Supplied data
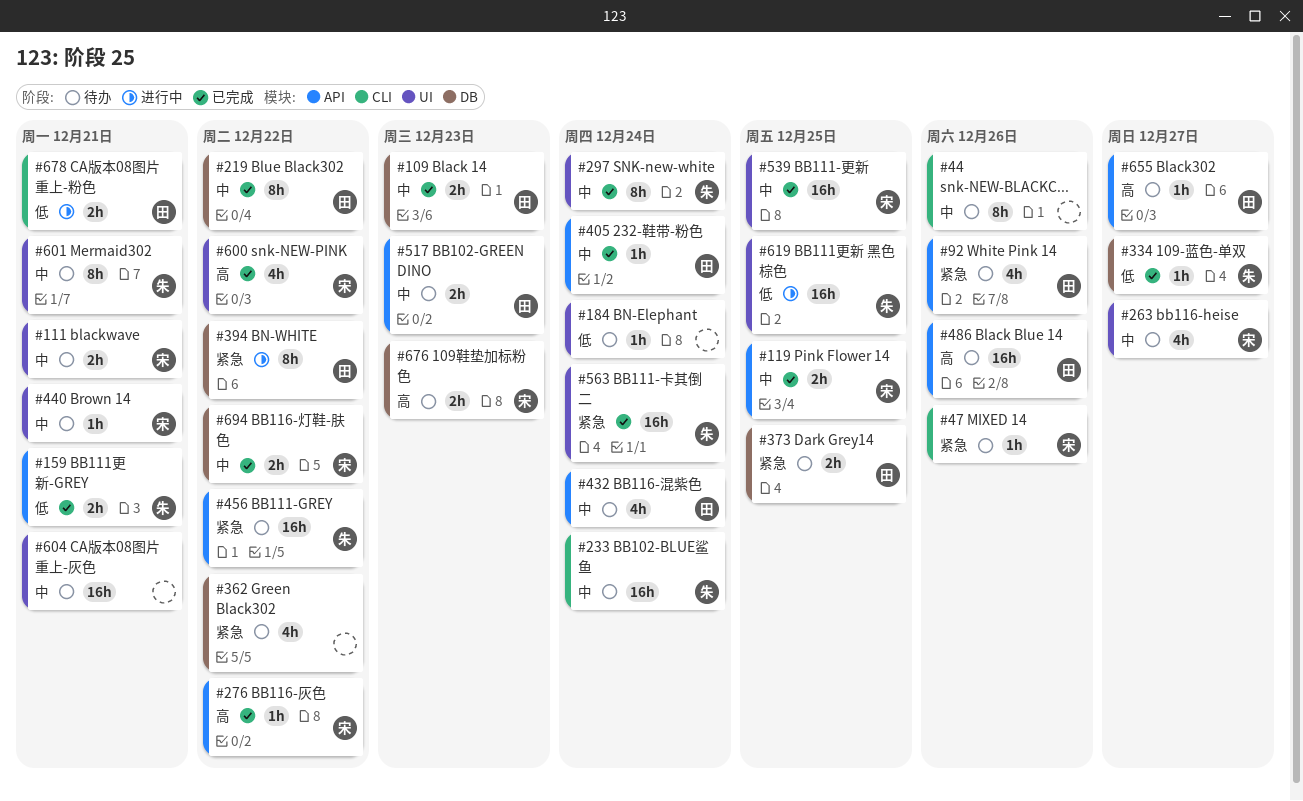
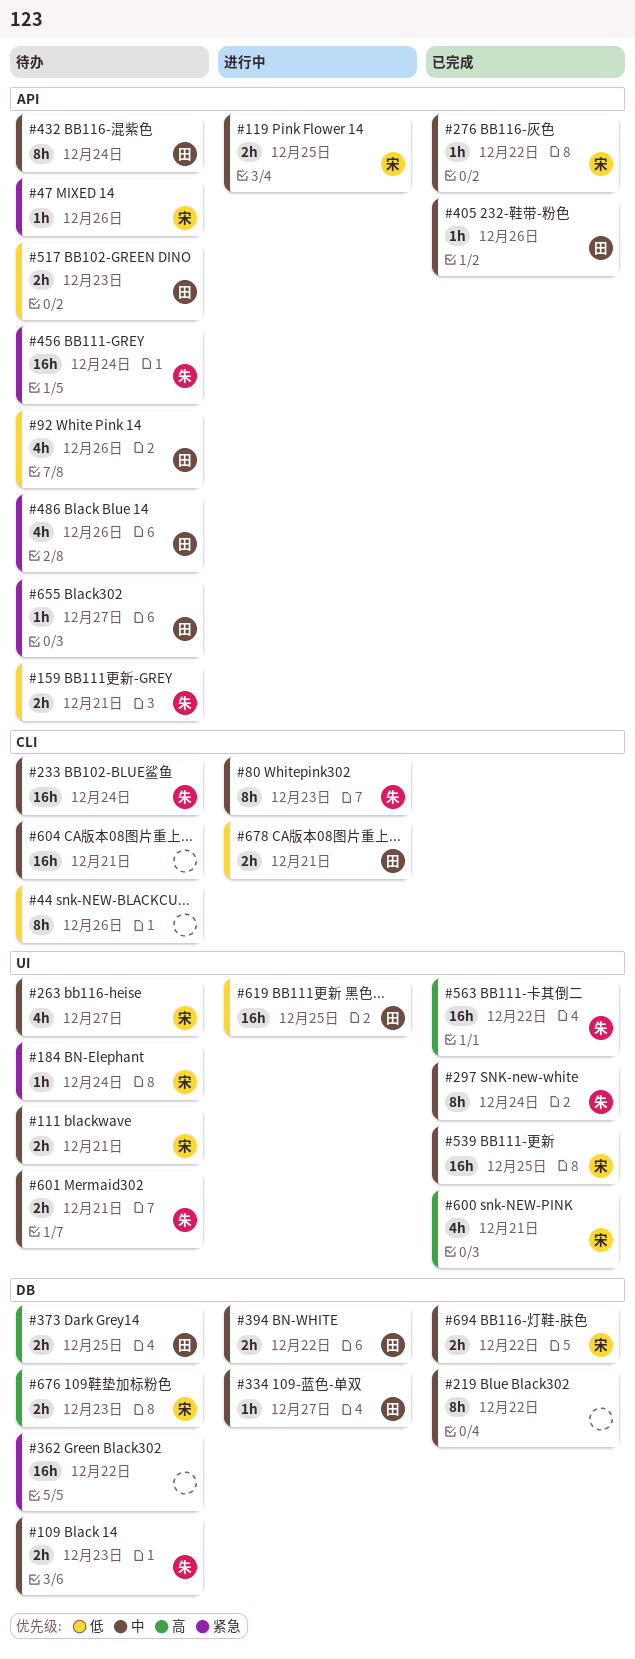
#44, priority: 中 -> 低
#47, label: CLI -> API
#80: none -> present
#92, priority: 紧急 -> 低
#109, status: 已完成 -> 待办
#109, owner: 田 -> 朱
#119, status: 已完成 -> 进行中
#159, status: 已完成 -> 待办
#184, owner: none -> 宋
#184, priority: 低 -> 紧急
#219, owner: 田 -> none
#276, priority: 高 -> 中
#334, status: 已完成 -> 进行中
#334, owner: 朱 -> 田
#334, priority: 低 -> 中
#362, estimate: 4h -> 16h
#373, priority: 紧急 -> 高
#394, priority: 紧急 -> 中
#394, estimate: 8h -> 2h
#405, due: Dec 24 -> Dec 26
#432, estimate: 4h -> 8h
#440: present -> none
#456, due: Dec 22 -> Dec 24
#486, priority: 高 -> 紧急
#486, estimate: 16h -> 4h
#517, priority: 中 -> 低
#563, priority: 紧急 -> 高
#563, due: Dec 24 -> Dec 22
#600, due: Dec 22 -> Dec 21
#601, estimate: 8h -> 2h
#604, label: UI -> CLI
#619, owner: 朱 -> 田
#655, priority: 高 -> 紧急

Work instruction
Go to the line with "#362, estimate: 4h -> 16h" in the entries above and repeat every line from there through the line with "#486, estimate: 16h -> 4h", exactly and with no other text.

Response to this task
#362, estimate: 4h -> 16h
#373, priority: 紧急 -> 高
#394, priority: 紧急 -> 中
#394, estimate: 8h -> 2h
#405, due: Dec 24 -> Dec 26
#432, estimate: 4h -> 8h
#440: present -> none
#456, due: Dec 22 -> Dec 24
#486, priority: 高 -> 紧急
#486, estimate: 16h -> 4h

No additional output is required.